Hey, bzc6p, have you ever considered trying to crawl FTP sites (see FTP article]])? As of now, I uploaded two on to the Internet Archive. By the way, I figured out that you can save tons of urls on the Wayback Machine if you crawl/mirror a site using Wget (url should be http://web.archive.org/save/urlgoeshere ). In total, I do:
Wget http://web.archive.org/save/http://exampleurl.com -m -p -np -e robots=off
Hope this helps. It's sort of an ArchiveBot alternative.

Or if you don't want to save files on to your computer and delete them every time you crawl a site:

wget http://web.archive.org/save/urlgoeshere.com -r --spider -np -e robots=off
Archive Maniac 14:15, 1 February 2015 (EST)
Thanks for your input; allows me to learn more. And if you'd like, I'm finding some Hungarian FTP hosts to archive. :) Archive Maniac 23:45, 1 February 2015 (EST)
Like here's the first one I uploaded: https://archive.org/details/ftp.debella.aszi.sztaki.hu . Archive Maniac 12:17, 2 February 2015 (EST)
Oh, and about about the fact that bulk saving URLs on to the Wayback Machine is not as efficient and making WARC files, the newer Wget releases can create WARC files; to be hones, it's effectively an alternative to the ArchiveBot. According to Arkiver, the Internet Archive staff can inject WARC files into the Wayback Machine, even if crawled by Wget.

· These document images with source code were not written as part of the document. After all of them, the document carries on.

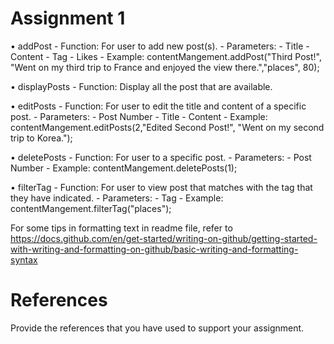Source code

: # Assignment 1

•	addPost
    - Function: For user to add new post(s).
    - Parameters:
        - Title
        - Content
        - Tag
        - Likes
    - Example:
    contentMangement.addPost("Third Post!", "Went on my third trip to France and enjoyed the view there.","places", 80);
    
•	displayPosts
    - Function: Display all the post that are available.

    
•	editPosts
    - Function: For user to edit the title and content of a specific post.
    - Parameters:
        - Post Number
        - Title
        - Content
    - Example:
    contentMangement.editPosts(2,"Edited Second Post!", "Went on my second trip to Korea.");

        
•	deletePosts
    - Function: For user to a specific post.
    - Parameters:
        - Post Number
    - Example:
    contentMangement.deletePosts(1);

            
•	filterTag
    - Function: For user to view post that matches with the tag that they have indicated.
    - Parameters:
        - Tag
    - Example:
    contentMangement.filterTag("places");

    

    


For some tips in formatting text in readme file, refer to https://docs.github.com/en/get-started/writing-on-github/getting-started-with-writing-and-formatting-on-github/basic-writing-and-formatting-syntax

# References
Provide the references that you have used to support your assignment. 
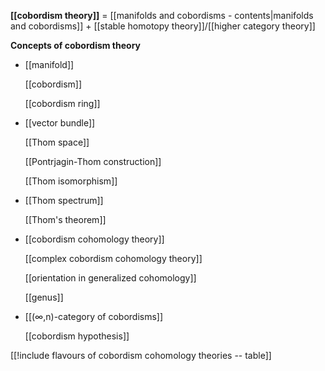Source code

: 
**[[cobordism theory]]** = [[manifolds and cobordisms - contents|manifolds and cobordisms]] + [[stable homotopy theory]]/[[higher category theory]]

**Concepts of cobordism theory**

* [[manifold]]

  [[cobordism]]

  [[cobordism ring]]

* [[vector bundle]]

  [[Thom space]]

  [[Pontrjagin-Thom construction]]

  [[Thom isomorphism]]

* [[Thom spectrum]]

  [[Thom's theorem]]

* [[cobordism cohomology theory]]

  [[complex cobordism cohomology theory]]

  [[orientation in generalized cohomology]]

  [[genus]]

* [[(∞,n)-category of cobordisms]]

  [[cobordism hypothesis]]

[[!include flavours of cobordism cohomology theories -- table]]

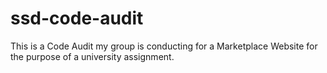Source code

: # ssd-code-audit
This is a Code Audit my group is conducting for a Marketplace Website for the purpose of a university assignment.
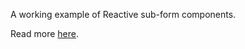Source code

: A working example of Reactive sub-form components. 

Read more [here](https://betterprogramming.pub/split-angular-nested-forms-into-subform-components-dcf32d1fb10d).
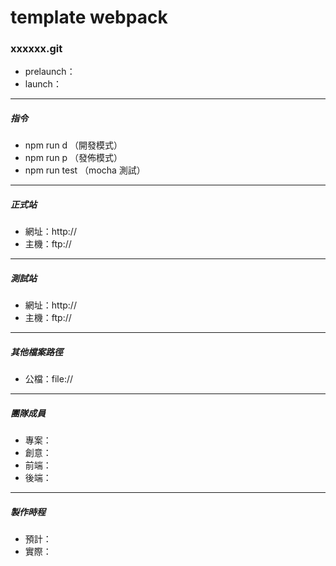 #  template webpack

### xxxxxx.git

- prelaunch：
- launch：

----
##### 指令
- npm run d （開發模式）
- npm run p （發佈模式）
- npm run test （mocha 測試）

----
##### 正式站
- 網址：http://
- 主機：ftp://

----
##### 測試站
- 網址：http://
- 主機：ftp://

----
##### 其他檔案路徑
- 公檔：file://

----
##### 團隊成員
- 專案：
- 創意：
- 前端：
- 後端：

----
##### 製作時程
- 預計：
- 實際：
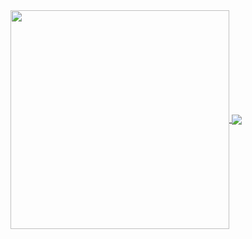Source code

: <a href="https://github.com/anuraghazra/github-readme-stats">
  <img align="center" width="350"  src="https://github-readme-stats.vercel.app/api?username=mlaidouni&locale=en&count_private=true&include_all_commits=true&show_icons=true&rank_icon=github&theme=dark&ring_color=00ff1b&show=reviews,discussions_started,discussions_answered,prs_merged,prs_merged_percentage" />
</a>
<a href="https://github.com/anuraghazra/convoychat">
  <img align="center" src="https://github-readme-stats.vercel.app/api/top-langs?username=mlaidouni&locale=en&theme=dark&layout=compact&langs_count=20" />
</a>
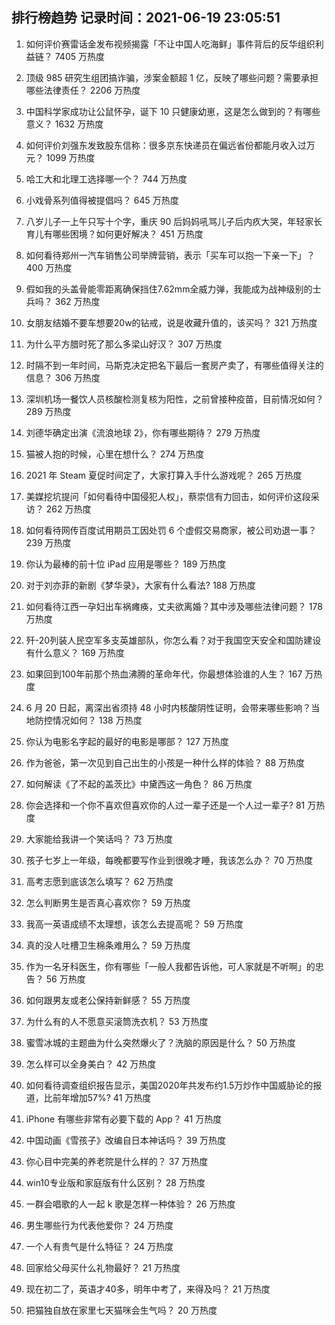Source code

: 
## 排行榜趋势 记录时间：2021-06-19 23:05:51
  
  1. 如何评价赛雷话金发布视频揭露「不让中国人吃海鲜」事件背后的反华组织利益链？ 7405 万热度
    
  2. 顶级 985 研究生组团搞诈骗，涉案金额超 1 亿，反映了哪些问题？需要承担哪些法律责任？ 2206 万热度
    
  3. 中国科学家成功让公鼠怀孕，诞下 10 只健康幼崽，这是怎么做到的？有哪些意义？ 1632 万热度
    
  4. 如何评价刘强东发致股东信称：很多京东快递员在偏远省份都能月收入过万元？ 1099 万热度
    
  5. 哈工大和北理工选择哪一个？ 744 万热度
    
  6. 小戏骨系列值得被提倡吗？ 645 万热度
    
  7. 八岁儿子一上午只写十个字，重庆 90 后妈妈吼骂儿子后内疚大哭，年轻家长育儿有哪些困境？如何更好解决？ 451 万热度
    
  8. 如何看待郑州一汽车销售公司举牌营销，表示「买车可以抱一下亲一下」？ 400 万热度
    
  9. 假如我的头盖骨能零距离确保挡住7.62mm全威力弹，我能成为战神级别的士兵吗？ 362 万热度
    
  10. 女朋友结婚不要车想要20w的钻戒，说是收藏升值的，该买吗？ 321 万热度
    
  11. 为什么平方腊时死了那么多梁山好汉？ 307 万热度
    
  12. 时隔不到一年时间，马斯克决定把名下最后一套房产卖了，有哪些值得关注的信息？ 306 万热度
    
  13. 深圳机场一餐饮人员核酸检测复核为阳性，之前曾接种疫苗，目前情况如何？ 289 万热度
    
  14. 刘德华确定出演《流浪地球 2》，你有哪些期待？ 279 万热度
    
  15. 猫被人抱的时候，心里在想什么？ 274 万热度
    
  16. 2021 年 Steam 夏促时间定了，大家打算入手什么游戏呢？ 265 万热度
    
  17. 美媒挖坑提问「如何看待中国侵犯人权」，蔡崇信有力回击，如何评价这段采访？ 262 万热度
    
  18. 如何看待网传百度试用期员工因处罚 6 个虚假交易商家，被公司劝退一事？ 239 万热度
    
  19. 你认为最棒的前十位 iPad 应用是哪些？ 189 万热度
    
  20. 对于刘亦菲的新剧《梦华录》，大家有什么看法? 188 万热度
    
  21. 如何看待江西一孕妇出车祸瘫痪，丈夫欲离婚？其中涉及哪些法律问题？ 178 万热度
    
  22. 歼-20列装人民空军多支英雄部队，你怎么看？对于我国空天安全和国防建设有什么意义？ 169 万热度
    
  23. 如果回到100年前那个热血沸腾的革命年代，你最想体验谁的人生？ 167 万热度
    
  24. 6 月 20 日起，离深出省须持 48 小时内核酸阴性证明，会带来哪些影响？当地防控情况如何？ 138 万热度
    
  25. 你认为电影名字起的最好的电影是哪部？ 127 万热度
    
  26. 作为爸爸，第一次见到自己出生的小孩是一种什么样的体验？ 88 万热度
    
  27. 如何解读《了不起的盖茨比》中黛西这一角色？ 86 万热度
    
  28. 你会选择和一个你不喜欢但喜欢你的人过一辈子还是一个人过一辈子? 81 万热度
    
  29. 大家能给我讲一个笑话吗？ 73 万热度
    
  30. 孩子七岁上一年级，每晚都要写作业到很晚才睡，我该怎么办？ 70 万热度
    
  31. 高考志愿到底该怎么填写？ 62 万热度
    
  32. 怎么判断男生是否真心喜欢你？ 59 万热度
    
  33. 我高一英语成绩不太理想，该怎么去提高呢？ 59 万热度
    
  34. 真的没人吐槽卫生棉条难用么？ 59 万热度
    
  35. 作为一名牙科医生，你有哪些「一般人我都告诉他，可人家就是不听啊」的忠告？ 56 万热度
    
  36. 如何跟男友或老公保持新鲜感？ 55 万热度
    
  37. 为什么有的人不愿意买滚筒洗衣机？ 53 万热度
    
  38. 蜜雪冰城的主题曲为什么突然爆火了？洗脑的原因是什么？ 50 万热度
    
  39. 怎么样可以全身美白？ 42 万热度
    
  40. 如何看待调查组织报告显示，美国2020年共发布约1.5万炒作中国威胁论的报道，比前年增加57%? 41 万热度
    
  41. iPhone 有哪些非常有必要下载的 App？ 41 万热度
    
  42. 中国动画《雪孩子》改编自日本神话吗？ 39 万热度
    
  43. 你心目中完美的养老院是什么样的？ 37 万热度
    
  44. win10专业版和家庭版有什么区别？ 28 万热度
    
  45. 一群会唱歌的人一起 k 歌是怎样一种体验？ 26 万热度
    
  46. 男生哪些行为代表他爱你？ 24 万热度
    
  47. 一个人有贵气是什么特征？ 24 万热度
    
  48. 回家给父母买什么礼物最好？ 21 万热度
    
  49. 现在初二了，英语才40多，明年中考了，来得及吗？ 21 万热度
    
  50. 把猫独自放在家里七天猫咪会生气吗？ 20 万热度
    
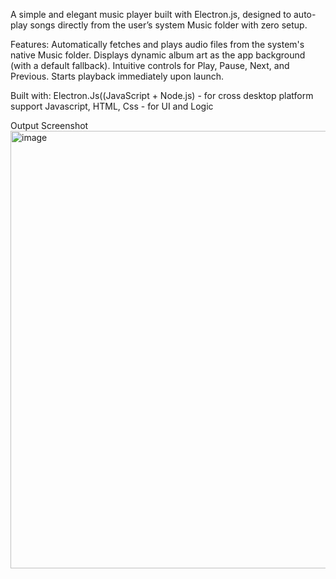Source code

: A simple and elegant music player built with Electron.js, designed to auto-play songs directly from the user’s system Music folder with zero setup.

Features:
Automatically fetches and plays audio files from the system's native Music folder.
Displays dynamic album art as the app background (with a default fallback).
Intuitive controls for Play, Pause, Next, and Previous.
Starts playback immediately upon launch.

Built with: 
Electron.Js((JavaScript + Node.js) - for cross desktop platform support 
Javascript, HTML, Css - for UI and Logic

Output Screenshot
<img width="546" height="700" alt="image" src="https://github.com/user-attachments/assets/256665c6-1c6d-4acc-bf75-180f464a7b8d" />
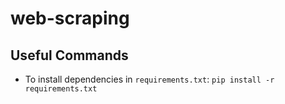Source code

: # web-scraping

## Useful Commands

* To install dependencies in `requirements.txt`: `pip install -r requirements.txt`

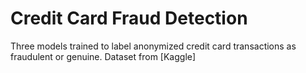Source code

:# Credit Card Fraud Detection

Three models trained to label anonymized credit card transactions as fraudulent or genuine. Dataset from [Kaggle]

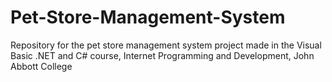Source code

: # Pet-Store-Management-System
Repository for the pet store management system project made in the Visual Basic .NET and C# course, Internet Programming and Development, John Abbott College
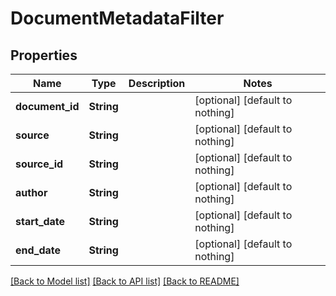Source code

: # DocumentMetadataFilter


## Properties
Name | Type | Description | Notes
------------ | ------------- | ------------- | -------------
**document_id** | **String** |  | [optional] [default to nothing]
**source** | **String** |  | [optional] [default to nothing]
**source_id** | **String** |  | [optional] [default to nothing]
**author** | **String** |  | [optional] [default to nothing]
**start_date** | **String** |  | [optional] [default to nothing]
**end_date** | **String** |  | [optional] [default to nothing]


[[Back to Model list]](../README.md#models) [[Back to API list]](../README.md#api-endpoints) [[Back to README]](../README.md)



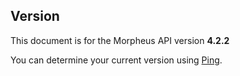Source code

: ## Version

<aside class="info">
This document is for the Morpheus API version <b>4.2.2</b>
</aside>

You can determine your current version using [Ping](#ping).
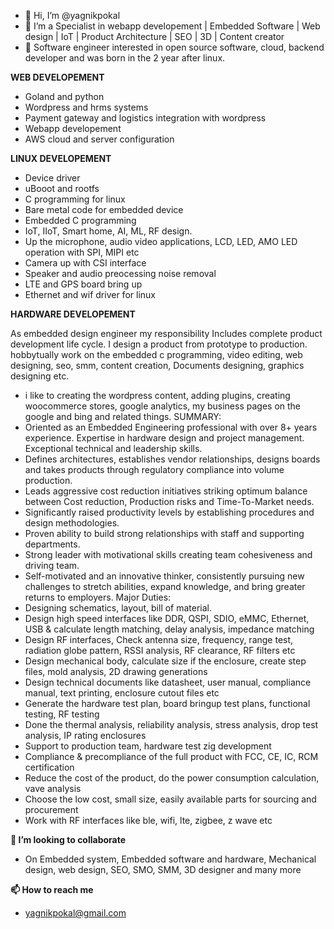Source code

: - 👋 Hi, I’m @yagnikpokal
- 👀 I’m a Specialist in webapp developement | Embedded Software | Web design | IoT | Product Architecture | SEO | 3D | Content creator
- 🌱 Software engineer interested in open source software, cloud, backend developer and was born in the 2 year after linux. 

************WEB DEVELOPEMENT************

- Goland and python
- Wordpress and hrms systems
- Payment gateway and logistics integration with wordpress
- Webapp developement
- AWS cloud and server configuration


************LINUX DEVELOPEMENT************

- Device driver
- uBooot and rootfs
- C programming for linux
- Bare metal code for embedded device
- Embedded C programming
- IoT, IIoT, Smart home, AI, ML, RF design.
- Up the microphone, audio video applications, LCD, LED, AMO LED operation with SPI, MIPI etc
- Camera up with CSI interface
- Speaker and audio preocessing noise removal
- LTE and GPS board bring up
- Ethernet and wif driver for linux

************HARDWARE DEVELOPEMENT************

As embedded design  engineer my responsibility Includes complete product development life cycle. I design a product from prototype to production. 
hobbytually work on the embedded c programming, video editing, web designing, seo, smm, content creation, Documents designing, graphics designing etc.
- i like to creating the wordpress content, adding plugins, creating woocommerce stores, google analytics, my business pages on the google and bing and related things.
SUMMARY:
- Oriented as an Embedded Engineering professional with over 8+ years experience. Expertise in hardware design and project management. Exceptional technical and leadership skills.
- Defines architectures, establishes vendor relationships, designs boards and takes products through regulatory compliance into volume production.
- Leads aggressive cost reduction initiatives striking optimum balance between Cost reduction, Production risks and Time-To-Market needs.
- Significantly raised productivity levels by establishing procedures and design methodologies.
- Proven ability to build strong relationships with staff and supporting departments.
- Strong leader with motivational skills creating team cohesiveness and driving team.
- Self-motivated and an innovative thinker, consistently pursuing new challenges to stretch abilities, expand knowledge, and bring greater returns to employers.
Major Duties:
- Designing schematics, layout, bill of material.
- Design high speed interfaces like DDR, QSPI, SDIO, eMMC, Ethernet, USB & calculate length matching, delay analysis, impedance matching
- Design RF interfaces, Check antenna size, frequency, range test, radiation globe pattern, RSSI analysis, RF clearance, RF filters etc
- Design mechanical body, calculate size if the enclosure, create step files, mold analysis, 2D drawing generations
- Design technical documents like datasheet, user manual, compliance manual, text printing, enclosure cutout files etc
- Generate the hardware test plan, board bringup test plans, functional testing, RF testing
- Done the thermal analysis, reliability analysis, stress analysis, drop test analysis, IP rating enclosures
- Support to production team, hardware test zig development
- Compliance & precompliance of the full product with FCC, CE, IC, RCM certification
- Reduce the cost of the product, do the power consumption calculation, vave analysis
- Choose the low cost, small size, easily available parts for sourcing and procurement
- Work with RF interfaces like ble, wifi, lte, zigbee, z wave etc


************💞️ I’m looking to collaborate************

- On Embedded system, Embedded software and hardware, Mechanical design, web design, SEO, SMO, SMM, 3D designer and many more

************📫 How to reach me************
- yagnikpokal@gmail.com

<!---
yagnikpokal/yagnikpokal is a ✨ special ✨ repository because its `README.md` (this file) appears on your GitHub profile.
You can click the Preview link to take a look at your changes.
--->
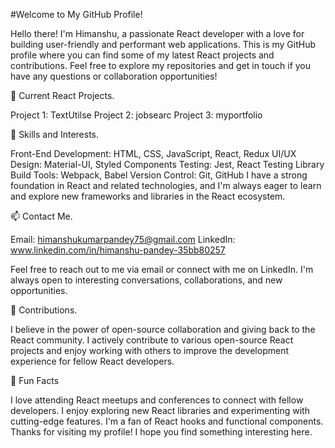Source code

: 
#Welcome to My GitHub Profile!


Hello there! I'm Himanshu, a passionate React developer with a love for building user-friendly and performant web applications. This is my GitHub profile where you can find some of my latest React projects and contributions. Feel free to explore my repositories and get in touch if you have any questions or collaboration opportunities!

🔭 Current React Projects.

Project 1: TextUtilse
Project 2: jobsearc
Project 3: myportfolio




🌱 Skills and Interests.


Front-End Development: HTML, CSS, JavaScript, React, Redux
UI/UX Design: Material-UI, Styled Components
Testing: Jest, React Testing Library
Build Tools: Webpack, Babel
Version Control: Git, GitHub
I have a strong foundation in React and related technologies, and I'm always eager to learn and explore new frameworks and libraries in the React ecosystem.

📫 Contact Me.


Email: himanshukumarpandey75@gmail.com
LinkedIn: www.linkedin.com/in/himanshu-pandey-35bb80257

Feel free to reach out to me via email or connect with me on LinkedIn. I'm always open to interesting conversations, collaborations, and new opportunities.

🤝 Contributions.


I believe in the power of open-source collaboration and giving back to the React community. I actively contribute to various open-source React projects and enjoy working with others to improve the development experience for fellow React developers.


🌟 Fun Facts


I love attending React meetups and conferences to connect with fellow developers.
I enjoy exploring new React libraries and experimenting with cutting-edge features.
I'm a fan of React hooks and functional components.
Thanks for visiting my profile! I hope you find something interesting here.
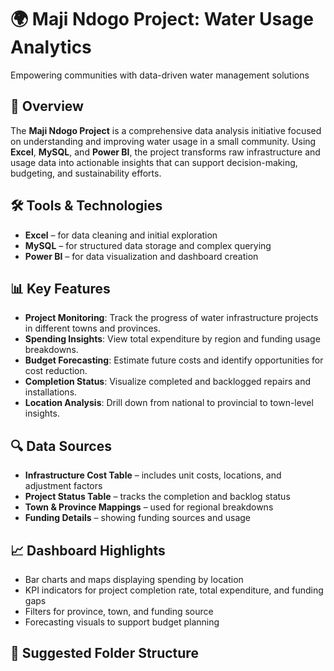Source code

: # 🌍 Maji Ndogo Project: Water Usage Analytics  
Empowering communities with data-driven water management solutions

## 📌 Overview
The **Maji Ndogo Project** is a comprehensive data analysis initiative focused on understanding and improving water usage in a small community. Using **Excel**, **MySQL**, and **Power BI**, the project transforms raw infrastructure and usage data into actionable insights that can support decision-making, budgeting, and sustainability efforts.

## 🛠️ Tools & Technologies
- **Excel** – for data cleaning and initial exploration  
- **MySQL** – for structured data storage and complex querying  
- **Power BI** – for data visualization and dashboard creation

## 📊 Key Features
- **Project Monitoring**: Track the progress of water infrastructure projects in different towns and provinces.  
- **Spending Insights**: View total expenditure by region and funding usage breakdowns.  
- **Budget Forecasting**: Estimate future costs and identify opportunities for cost reduction.  
- **Completion Status**: Visualize completed and backlogged repairs and installations.  
- **Location Analysis**: Drill down from national to provincial to town-level insights.

## 🔍 Data Sources
- **Infrastructure Cost Table** – includes unit costs, locations, and adjustment factors  
- **Project Status Table** – tracks the completion and backlog status  
- **Town & Province Mappings** – used for regional breakdowns  
- **Funding Details** – showing funding sources and usage

## 📈 Dashboard Highlights
- Bar charts and maps displaying spending by location  
- KPI indicators for project completion rate, total expenditure, and funding gaps  
- Filters for province, town, and funding source  
- Forecasting visuals to support budget planning

## 📂 Suggested Folder Structure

Oh yeah, and check the dec3199 tag daily (link). I've put more Hungarian FTP sites on the Internet Archive for your sake (because you're like my buddy) and categorized it under said tag. And guess what surprise I have for you? That's right—I'm busy uploading Microsoft's FTP site (66 GB zipped!) on to the Internet Archive! Archive Maniac 14:48, 5 February 2015 (EST)